AMD firmware update, Security enhancements in Magento, and more: Patch Tuesday - Week 4, June 2019
A major security vulnerability in AMD’s Secure Encrypted Virtualization (SEV) due to improper cryptographic implementations was fixed by the chip maker. It was discovered that the encryption keys that AMD SEV used could be compromised by exploiting this vulnerability (CVE-2019-9836). Thus, encryption in virtual machines (VM) using Linux becomes invalid. AMD has patched this flaw in the firmware update released yesterday. VM users running Linux are advised to apply the update immediately. The update can also be found here.
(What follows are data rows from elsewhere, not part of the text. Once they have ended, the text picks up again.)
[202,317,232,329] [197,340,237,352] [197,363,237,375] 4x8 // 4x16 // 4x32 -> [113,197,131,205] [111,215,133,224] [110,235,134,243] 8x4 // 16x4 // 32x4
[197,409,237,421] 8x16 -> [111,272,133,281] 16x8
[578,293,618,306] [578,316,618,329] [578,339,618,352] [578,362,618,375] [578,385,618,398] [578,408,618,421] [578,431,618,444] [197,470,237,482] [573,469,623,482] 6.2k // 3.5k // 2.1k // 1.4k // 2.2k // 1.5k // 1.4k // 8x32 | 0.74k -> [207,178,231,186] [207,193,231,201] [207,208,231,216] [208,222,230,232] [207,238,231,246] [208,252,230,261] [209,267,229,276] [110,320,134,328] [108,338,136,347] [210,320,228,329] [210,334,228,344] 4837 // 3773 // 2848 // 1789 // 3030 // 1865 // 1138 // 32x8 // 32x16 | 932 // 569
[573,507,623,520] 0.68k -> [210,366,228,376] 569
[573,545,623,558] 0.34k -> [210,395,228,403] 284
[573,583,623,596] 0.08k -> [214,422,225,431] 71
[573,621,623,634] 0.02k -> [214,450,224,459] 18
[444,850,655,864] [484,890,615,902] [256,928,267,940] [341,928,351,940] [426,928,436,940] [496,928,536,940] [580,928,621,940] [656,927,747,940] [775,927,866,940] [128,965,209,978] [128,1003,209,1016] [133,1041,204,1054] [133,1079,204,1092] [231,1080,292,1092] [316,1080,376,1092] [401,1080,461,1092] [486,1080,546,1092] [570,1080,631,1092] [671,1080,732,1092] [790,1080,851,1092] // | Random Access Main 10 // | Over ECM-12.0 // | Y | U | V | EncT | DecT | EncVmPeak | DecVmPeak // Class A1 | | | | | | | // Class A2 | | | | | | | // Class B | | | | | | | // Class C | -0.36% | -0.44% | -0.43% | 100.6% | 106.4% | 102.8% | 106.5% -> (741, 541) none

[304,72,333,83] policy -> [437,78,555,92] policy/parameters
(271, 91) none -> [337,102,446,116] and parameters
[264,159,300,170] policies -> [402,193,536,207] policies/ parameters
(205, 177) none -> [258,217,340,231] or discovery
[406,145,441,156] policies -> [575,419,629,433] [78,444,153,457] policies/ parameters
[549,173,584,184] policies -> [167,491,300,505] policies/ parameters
Apple has released a firmware update for its AirPort series of Wi-Fi routers. The updates address serious vulnerabilities which could lead to denial-of-service (DoS) or allowed remote code execution (RCE). Issues that resulted in these vulnerabilities include out-of-bounds read, null pointer dereference, use after free and improper memory handling.
The update, 7.8.1, is available for AirPort Express, AirPort Extreme, and AirPort Time Capsule base stations with 802.11n. Users are advised to update to this version.
Cisco has released software updates to fix two high-severity security flaws existing in specific products. A command injection vulnerability (CVE-2019-1878), found in Cisco TelePresence Endpoint, could allow attackers to execute malicious shell commands. Likewise, a DoS flaw (CVE-2019-1845) in Cisco Unified Communications Manager IM and Presence Service, Cisco TelePresence Video Communication Server, and Cisco Expressway Series could allow attackers to bar authentication to users. Users of these products are suggested to install the software updates.
HP has fixed a serious privilege escalation (PE) vulnerability that was present in its Support Assistant application. It could permit attackers to escalate system privileges and subsequently allowed them to modify directories or files. The flaw (CVE-2019-6328) has been patched in version 8.8 which was released last week.
HP devices running Support Assistant 8.7.50 and earlier are suggested to update to this version.
With the release of Magento 2.3.2, 2.2.9, and 2.1.18, Magento Commerce has provided 75 critical security enhancements that fix multiple vulnerabilities existing in its CMS platform. Vulnerabilities include RCE, cross-site scripting (XSS), information disclosure (ID), cross-site request forgery (CSRF), insecure direct object reference (IDOR), amongst others. The updates cover both Open Source and Commerce variants of the platform.
The company has also announced that it will be ending security support to Magento 2.1.8 and prior versions.
The last seven days saw RedHat release major security updates for its Enterprise Linux (RHEL) and Virtualization products. In a series of advisories published by the company, two of them address critical vulnerabilities (CVE-2019-11707, CVE-2019-11708) found in Firefox that affect RHEL 6 and RHEL 7. Other important updates resolve security issues that were in kernels for RHEL as well as those in Virtualization.
A detailed list of affected products can be found in the advisories which can be found here.
Ubuntu has fixed numerous vulnerabilities that were present in certain software components, libraries, and the Linux kernel. High-impact vulnerabilities included DoS and RCE. The following are the components patched with updates.
- OpenStack Neutron
- Firefox for Ubuntu
- Linux kernel
Users are advised to apply the respective software update provided by Ubuntu. The advisories can be found here.